**DATA EXTRACT:**
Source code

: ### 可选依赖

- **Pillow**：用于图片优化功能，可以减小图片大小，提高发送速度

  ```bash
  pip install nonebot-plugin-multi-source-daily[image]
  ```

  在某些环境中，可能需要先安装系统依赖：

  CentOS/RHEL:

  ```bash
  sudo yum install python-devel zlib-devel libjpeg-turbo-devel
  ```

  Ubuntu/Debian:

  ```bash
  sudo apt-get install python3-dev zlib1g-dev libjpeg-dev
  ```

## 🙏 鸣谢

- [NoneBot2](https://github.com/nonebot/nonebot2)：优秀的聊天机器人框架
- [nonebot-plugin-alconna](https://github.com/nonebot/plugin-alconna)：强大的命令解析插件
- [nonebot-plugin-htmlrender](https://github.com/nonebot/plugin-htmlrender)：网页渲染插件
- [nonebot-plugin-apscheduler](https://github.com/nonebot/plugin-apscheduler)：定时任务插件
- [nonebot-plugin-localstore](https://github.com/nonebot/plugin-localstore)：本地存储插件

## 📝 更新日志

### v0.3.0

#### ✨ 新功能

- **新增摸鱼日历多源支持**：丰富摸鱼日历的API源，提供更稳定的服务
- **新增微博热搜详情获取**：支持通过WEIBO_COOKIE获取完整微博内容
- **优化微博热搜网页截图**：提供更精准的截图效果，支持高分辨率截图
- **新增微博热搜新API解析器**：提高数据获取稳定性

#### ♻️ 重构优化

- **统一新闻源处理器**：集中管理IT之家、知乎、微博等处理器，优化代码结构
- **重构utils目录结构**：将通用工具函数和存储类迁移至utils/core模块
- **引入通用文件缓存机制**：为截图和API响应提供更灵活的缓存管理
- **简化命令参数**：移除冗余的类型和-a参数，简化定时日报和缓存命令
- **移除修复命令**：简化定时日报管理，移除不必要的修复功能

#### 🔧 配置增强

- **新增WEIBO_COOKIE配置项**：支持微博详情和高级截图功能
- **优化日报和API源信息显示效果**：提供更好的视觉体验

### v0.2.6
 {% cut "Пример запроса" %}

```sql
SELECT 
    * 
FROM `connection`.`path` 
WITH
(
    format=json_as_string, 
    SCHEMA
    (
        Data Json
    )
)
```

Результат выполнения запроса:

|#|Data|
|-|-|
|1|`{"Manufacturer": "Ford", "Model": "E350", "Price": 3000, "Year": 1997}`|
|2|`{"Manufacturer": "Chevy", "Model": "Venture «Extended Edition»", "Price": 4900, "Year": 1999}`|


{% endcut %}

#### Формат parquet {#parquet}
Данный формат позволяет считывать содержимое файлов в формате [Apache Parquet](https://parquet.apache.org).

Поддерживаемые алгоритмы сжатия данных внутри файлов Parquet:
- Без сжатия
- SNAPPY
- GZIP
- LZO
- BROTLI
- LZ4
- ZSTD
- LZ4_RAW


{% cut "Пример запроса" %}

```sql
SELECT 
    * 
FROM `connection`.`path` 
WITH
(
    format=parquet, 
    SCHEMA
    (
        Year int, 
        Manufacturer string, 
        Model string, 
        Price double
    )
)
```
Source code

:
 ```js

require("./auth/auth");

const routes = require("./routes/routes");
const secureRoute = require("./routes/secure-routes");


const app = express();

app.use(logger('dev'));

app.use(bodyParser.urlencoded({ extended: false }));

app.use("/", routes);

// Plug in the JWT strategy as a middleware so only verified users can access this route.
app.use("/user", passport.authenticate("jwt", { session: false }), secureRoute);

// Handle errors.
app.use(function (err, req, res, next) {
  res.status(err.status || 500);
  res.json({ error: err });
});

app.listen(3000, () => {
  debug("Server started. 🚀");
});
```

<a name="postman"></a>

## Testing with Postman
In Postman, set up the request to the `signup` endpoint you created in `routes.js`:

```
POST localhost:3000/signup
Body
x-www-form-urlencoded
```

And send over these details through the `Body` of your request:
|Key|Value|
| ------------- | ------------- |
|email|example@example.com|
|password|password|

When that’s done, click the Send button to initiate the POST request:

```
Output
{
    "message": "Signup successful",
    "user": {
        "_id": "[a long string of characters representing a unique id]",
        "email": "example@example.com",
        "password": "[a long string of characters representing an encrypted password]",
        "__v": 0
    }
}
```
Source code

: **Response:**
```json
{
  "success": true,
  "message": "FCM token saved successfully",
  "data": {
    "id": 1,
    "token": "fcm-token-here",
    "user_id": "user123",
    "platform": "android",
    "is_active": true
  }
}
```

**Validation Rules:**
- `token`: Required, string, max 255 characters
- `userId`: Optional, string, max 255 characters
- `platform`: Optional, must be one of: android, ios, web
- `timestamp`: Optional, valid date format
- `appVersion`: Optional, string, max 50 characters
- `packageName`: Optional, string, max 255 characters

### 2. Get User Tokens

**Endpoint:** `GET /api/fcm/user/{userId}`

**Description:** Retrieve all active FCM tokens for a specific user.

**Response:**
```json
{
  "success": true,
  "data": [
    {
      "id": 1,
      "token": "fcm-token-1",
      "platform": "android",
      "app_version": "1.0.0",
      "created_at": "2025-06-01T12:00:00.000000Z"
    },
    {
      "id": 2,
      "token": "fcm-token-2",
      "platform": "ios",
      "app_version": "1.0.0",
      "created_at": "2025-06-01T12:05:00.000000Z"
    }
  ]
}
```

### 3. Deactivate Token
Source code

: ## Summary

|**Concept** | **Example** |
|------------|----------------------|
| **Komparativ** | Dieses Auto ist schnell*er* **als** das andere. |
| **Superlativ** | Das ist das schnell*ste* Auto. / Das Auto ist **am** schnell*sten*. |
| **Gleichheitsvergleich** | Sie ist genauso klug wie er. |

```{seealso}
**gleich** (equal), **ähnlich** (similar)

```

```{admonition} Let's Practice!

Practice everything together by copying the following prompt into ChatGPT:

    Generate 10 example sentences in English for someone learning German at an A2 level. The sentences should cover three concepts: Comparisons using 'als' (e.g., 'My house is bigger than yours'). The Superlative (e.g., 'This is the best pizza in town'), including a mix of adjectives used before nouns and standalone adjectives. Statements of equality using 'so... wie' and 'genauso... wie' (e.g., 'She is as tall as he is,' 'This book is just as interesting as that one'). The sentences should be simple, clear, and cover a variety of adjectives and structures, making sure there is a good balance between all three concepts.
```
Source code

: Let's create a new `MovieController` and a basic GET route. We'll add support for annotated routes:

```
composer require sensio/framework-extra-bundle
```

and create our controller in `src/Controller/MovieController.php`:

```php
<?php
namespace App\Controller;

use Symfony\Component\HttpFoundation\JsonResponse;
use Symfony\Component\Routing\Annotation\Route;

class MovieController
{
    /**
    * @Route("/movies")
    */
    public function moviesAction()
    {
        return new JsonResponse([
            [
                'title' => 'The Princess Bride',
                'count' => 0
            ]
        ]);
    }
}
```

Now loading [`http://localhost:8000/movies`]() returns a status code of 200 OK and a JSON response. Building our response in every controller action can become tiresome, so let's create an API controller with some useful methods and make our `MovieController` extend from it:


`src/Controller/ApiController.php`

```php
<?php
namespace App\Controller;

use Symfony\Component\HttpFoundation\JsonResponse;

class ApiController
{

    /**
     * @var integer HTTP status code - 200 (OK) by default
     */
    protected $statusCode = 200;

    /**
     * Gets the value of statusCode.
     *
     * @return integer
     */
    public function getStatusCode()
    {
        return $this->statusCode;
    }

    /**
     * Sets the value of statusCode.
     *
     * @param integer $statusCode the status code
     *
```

**YOUR ASSIGNMENT:** Write the entries out once more, exactly, without dropping a line.

**ANSWER BOX:**
Source code

: ### 可选依赖

- **Pillow**：用于图片优化功能，可以减小图片大小，提高发送速度

  ```bash
  pip install nonebot-plugin-multi-source-daily[image]
  ```

  在某些环境中，可能需要先安装系统依赖：

  CentOS/RHEL:

  ```bash
  sudo yum install python-devel zlib-devel libjpeg-turbo-devel
  ```

  Ubuntu/Debian:

  ```bash
  sudo apt-get install python3-dev zlib1g-dev libjpeg-dev
  ```

## 🙏 鸣谢

- [NoneBot2](https://github.com/nonebot/nonebot2)：优秀的聊天机器人框架
- [nonebot-plugin-alconna](https://github.com/nonebot/plugin-alconna)：强大的命令解析插件
- [nonebot-plugin-htmlrender](https://github.com/nonebot/plugin-htmlrender)：网页渲染插件
- [nonebot-plugin-apscheduler](https://github.com/nonebot/plugin-apscheduler)：定时任务插件
- [nonebot-plugin-localstore](https://github.com/nonebot/plugin-localstore)：本地存储插件

## 📝 更新日志

### v0.3.0

#### ✨ 新功能

- **新增摸鱼日历多源支持**：丰富摸鱼日历的API源，提供更稳定的服务
- **新增微博热搜详情获取**：支持通过WEIBO_COOKIE获取完整微博内容
- **优化微博热搜网页截图**：提供更精准的截图效果，支持高分辨率截图
- **新增微博热搜新API解析器**：提高数据获取稳定性

#### ♻️ 重构优化

- **统一新闻源处理器**：集中管理IT之家、知乎、微博等处理器，优化代码结构
- **重构utils目录结构**：将通用工具函数和存储类迁移至utils/core模块
- **引入通用文件缓存机制**：为截图和API响应提供更灵活的缓存管理
- **简化命令参数**：移除冗余的类型和-a参数，简化定时日报和缓存命令
- **移除修复命令**：简化定时日报管理，移除不必要的修复功能

#### 🔧 配置增强

- **新增WEIBO_COOKIE配置项**：支持微博详情和高级截图功能
- **优化日报和API源信息显示效果**：提供更好的视觉体验

### v0.2.6
 {% cut "Пример запроса" %}

```sql
SELECT 
    * 
FROM `connection`.`path` 
WITH
(
    format=json_as_string, 
    SCHEMA
    (
        Data Json
    )
)
```

Результат выполнения запроса:

|#|Data|
|-|-|
|1|`{"Manufacturer": "Ford", "Model": "E350", "Price": 3000, "Year": 1997}`|
|2|`{"Manufacturer": "Chevy", "Model": "Venture «Extended Edition»", "Price": 4900, "Year": 1999}`|


{% endcut %}

#### Формат parquet {#parquet}
Данный формат позволяет считывать содержимое файлов в формате [Apache Parquet](https://parquet.apache.org).

Поддерживаемые алгоритмы сжатия данных внутри файлов Parquet:
- Без сжатия
- SNAPPY
- GZIP
- LZO
- BROTLI
- LZ4
- ZSTD
- LZ4_RAW


{% cut "Пример запроса" %}

```sql
SELECT 
    * 
FROM `connection`.`path` 
WITH
(
    format=parquet, 
    SCHEMA
    (
        Year int, 
        Manufacturer string, 
        Model string, 
        Price double
    )
)
```
Source code

:
 ```js

require("./auth/auth");

const routes = require("./routes/routes");
const secureRoute = require("./routes/secure-routes");


const app = express();

app.use(logger('dev'));

app.use(bodyParser.urlencoded({ extended: false }));

app.use("/", routes);

// Plug in the JWT strategy as a middleware so only verified users can access this route.
app.use("/user", passport.authenticate("jwt", { session: false }), secureRoute);

// Handle errors.
app.use(function (err, req, res, next) {
  res.status(err.status || 500);
  res.json({ error: err });
});

app.listen(3000, () => {
  debug("Server started. 🚀");
});
```

<a name="postman"></a>

## Testing with Postman
In Postman, set up the request to the `signup` endpoint you created in `routes.js`:

```
POST localhost:3000/signup
Body
x-www-form-urlencoded
```

And send over these details through the `Body` of your request:
|Key|Value|
| ------------- | ------------- |
|email|example@example.com|
|password|password|

When that’s done, click the Send button to initiate the POST request:

```
Output
{
    "message": "Signup successful",
    "user": {
        "_id": "[a long string of characters representing a unique id]",
        "email": "example@example.com",
        "password": "[a long string of characters representing an encrypted password]",
        "__v": 0
    }
}
```
Source code

: **Response:**
```json
{
  "success": true,
  "message": "FCM token saved successfully",
  "data": {
    "id": 1,
    "token": "fcm-token-here",
    "user_id": "user123",
    "platform": "android",
    "is_active": true
  }
}
```

**Validation Rules:**
- `token`: Required, string, max 255 characters
- `userId`: Optional, string, max 255 characters
- `platform`: Optional, must be one of: android, ios, web
- `timestamp`: Optional, valid date format
- `appVersion`: Optional, string, max 50 characters
- `packageName`: Optional, string, max 255 characters

### 2. Get User Tokens

**Endpoint:** `GET /api/fcm/user/{userId}`

**Description:** Retrieve all active FCM tokens for a specific user.

**Response:**
```json
{
  "success": true,
  "data": [
    {
      "id": 1,
      "token": "fcm-token-1",
      "platform": "android",
      "app_version": "1.0.0",
      "created_at": "2025-06-01T12:00:00.000000Z"
    },
    {
      "id": 2,
      "token": "fcm-token-2",
      "platform": "ios",
      "app_version": "1.0.0",
      "created_at": "2025-06-01T12:05:00.000000Z"
    }
  ]
}
```

### 3. Deactivate Token
Source code

: ## Summary

|**Concept** | **Example** |
|------------|----------------------|
| **Komparativ** | Dieses Auto ist schnell*er* **als** das andere. |
| **Superlativ** | Das ist das schnell*ste* Auto. / Das Auto ist **am** schnell*sten*. |
| **Gleichheitsvergleich** | Sie ist genauso klug wie er. |

```{seealso}
**gleich** (equal), **ähnlich** (similar)

```

```{admonition} Let's Practice!

Practice everything together by copying the following prompt into ChatGPT:

    Generate 10 example sentences in English for someone learning German at an A2 level. The sentences should cover three concepts: Comparisons using 'als' (e.g., 'My house is bigger than yours'). The Superlative (e.g., 'This is the best pizza in town'), including a mix of adjectives used before nouns and standalone adjectives. Statements of equality using 'so... wie' and 'genauso... wie' (e.g., 'She is as tall as he is,' 'This book is just as interesting as that one'). The sentences should be simple, clear, and cover a variety of adjectives and structures, making sure there is a good balance between all three concepts.
```
Source code

: Let's create a new `MovieController` and a basic GET route. We'll add support for annotated routes:

```
composer require sensio/framework-extra-bundle
```

and create our controller in `src/Controller/MovieController.php`:

```php
<?php
namespace App\Controller;

use Symfony\Component\HttpFoundation\JsonResponse;
use Symfony\Component\Routing\Annotation\Route;

class MovieController
{
    /**
    * @Route("/movies")
    */
    public function moviesAction()
    {
        return new JsonResponse([
            [
                'title' => 'The Princess Bride',
                'count' => 0
            ]
        ]);
    }
}
```

Now loading [`http://localhost:8000/movies`]() returns a status code of 200 OK and a JSON response. Building our response in every controller action can become tiresome, so let's create an API controller with some useful methods and make our `MovieController` extend from it:


`src/Controller/ApiController.php`

```php
<?php
namespace App\Controller;

use Symfony\Component\HttpFoundation\JsonResponse;

class ApiController
{

    /**
     * @var integer HTTP status code - 200 (OK) by default
     */
    protected $statusCode = 200;

    /**
     * Gets the value of statusCode.
     *
     * @return integer
     */
    public function getStatusCode()
    {
        return $this->statusCode;
    }

    /**
     * Sets the value of statusCode.
     *
     * @param integer $statusCode the status code
     *
```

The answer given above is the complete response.